Posted on November 24, 2017 | Updated August 06, 2019, 9:06AM

Amanda Huyhn's core studio class invited students to think critically about utilizing food design to bridge the gaps between different cultures and generations that reside within the neighbourhood.

Established in the 1890’s, Vancouver’s Chinatown, once one of the oldest and largest Chinese neighbourhoods in North America, has seen radical decline over the past decade.

Food assets which long-time residents rely on are disappearing with culturally incongruent retail shops and an increasing number of residential developments taking their place. While developers and city planners claim that greater density in the neighbourhood will help to support local businesses, this has not necessarily been the case with long-established food-based retailers. With many of these businesses catering to a primarily Asian audience since their inception, attaining a new clientele has not been an easy task.

This past August, the Hua Foundation, a youth-driven nonprofit based in Chinatown, whose mission is ‘to create and support community-based solutions that honour our individual histories and collective heritage to strengthen our community’s capacity for social change’ released the Vancouver Chinatown Food Security Report. The report cites an alarming drop among food-service retailers, from 36 in 2009 to just 16 in 2016.

Sessional faculty member (and ECU alumna) Amanda Huyhn's Industrial Design Core Studio class invited students to think critically about utilizing food design to bridge the gaps between different cultures and generations that reside within the neighbourhood with her project, Window.

Window Project Detail

Within the class, groups of students were assigned to one neighbourhood cultural food asset. In this instance, a greengrocer, a barbeque meat shop, a fishmonger, and an apothecary/dried goods shop. Drawing from existing Hua Foundation projects, students were tasked with researching the history of the businesses, what foods were sold, how and why these cultural foods assets had been established, as well as difficulties and threats businesses had endured over the years.

Students were asked to think about how the visual design, service design and eating experience could connect participants with the history of their particular food asset, and how they could capture the spirit of Chinatown. The project had to reference Chinatown’s past, but also be shaped to move these food assets into the future.
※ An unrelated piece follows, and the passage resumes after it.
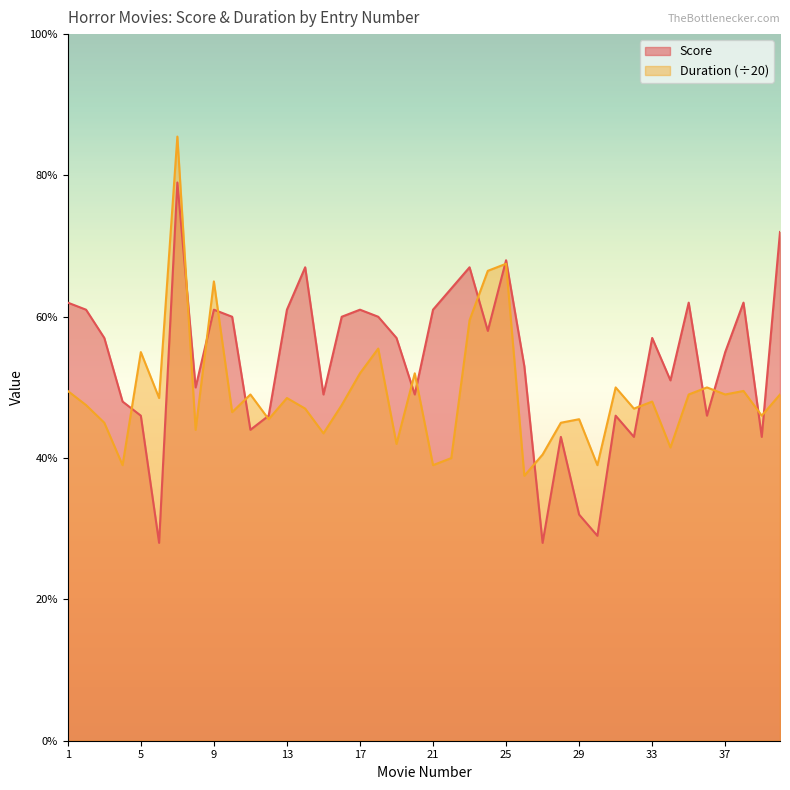

At which label is Score closest to 5?

8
Based on their research, students then designed a physical space that envisioned storefronts that included a street-food style window that would fit within the context of the store. The aim — to be more inviting to new residents. The food items served also had to convey a story of origin and connect to the food story of Chinatown and Vancouver. The final project deliverables included scale models of the window design, as well as prototypes of food packaging.

The class culminated with a packed house presentation and exhibition at Dr. Sun Yat Sen Classical Chinese Gardens on November 9. The final concepts are proposals for ways to contribute to the economic, ecological and cultural sustainability for the future of Vancouver’s Chinatown.

“Students came in with preconceived notions of what these stores were about,” says Amanda Huynh. “But ultimately, they built their own relationships with Chinatown.”